Having cabined the Court’s opinion as a narrow holding that a state may not prevent law-abiding individuals from carrying a gun outside the home for self-defense, Justice Alito took issue with the dissent’s citation of statistics and studies regarding gun violence in America. In Justice Alito’s view, these statistics were irrelevant to the question before the Court, especially when they dealt only with types of gun violence more likely to occur inside the home—for example, the use of guns in suicides and domestic disputes. Justice Alito also criticized the dissent for invoking recent mass shootings, arguing that potential mass shooters are among the least likely to be deterred by strict licensing requirements and observing that one such recent shooting occurred in New York (and thus, he said, obviously was not prevented by New York’s permit system). Then, Justice Alito moved on to emphasize the beneficial role that guns can play in enabling individuals to defend themselves and highlighted anecdotes from the amicus briefs of individuals warding off would-be attackers through the defensive use of firearms.

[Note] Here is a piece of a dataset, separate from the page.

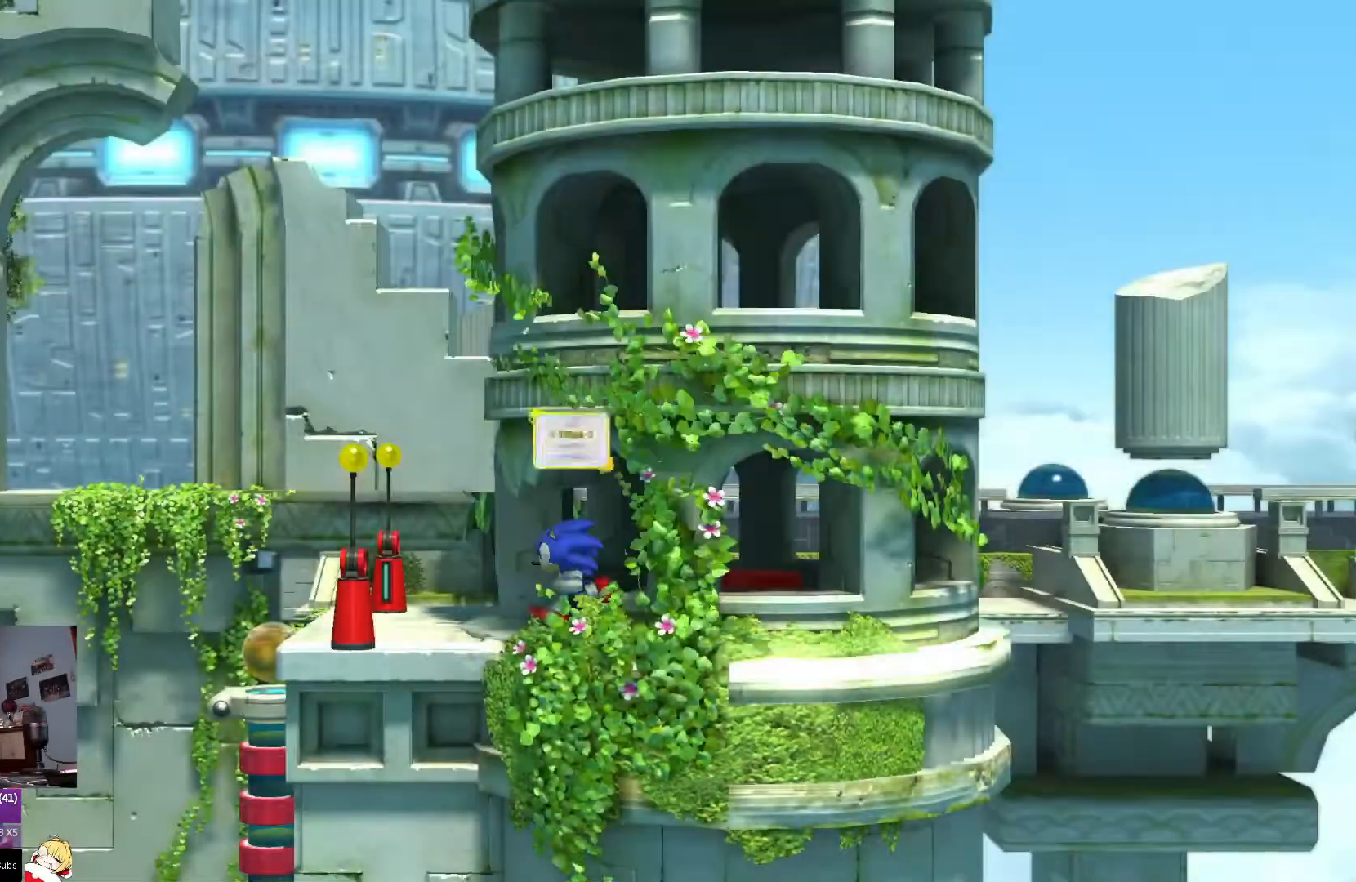
{"buttons": [], "left_stick": "center", "right_stick": "center", "events": []}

Finally, Justice Alito sought to illustrate what he considers the pitfalls of means-ends scrutiny: namely, that “this mode of analysis places no firm limits on the ability of judges to sustain any law restricting the possession or use of a gun.” First, he alluded to a New York City rule that limited the ability of permitholders allowed to keep guns in the home for self-defense to take those guns to a range for target practice—a restriction which the Second Circuit initially upheld, but the state later repealed. This was New York State Rifle & Pistol Assn., Inc. v. City of New York, 590 U. S. _ (2020), a case decided two terms ago that we covered extensively and in which the Court ultimately held that New York City’s decision to repeal the law mooted the claims. Second, he suggested that Justice Breyer’s dissent in Heller—which would have upheld Washington D.C.’s near-total handgun ban under means-end scrutiny—showed that such an approach leaves “[s]tates and local governments . . . essentially  free to ban the possession of all handguns.” In Justice Alito’s view, the fact that any court or judge might have considered these laws appropriate under a means-ends test proves that such a test fails to properly limit judicial discretion or protect Second Amendment rights.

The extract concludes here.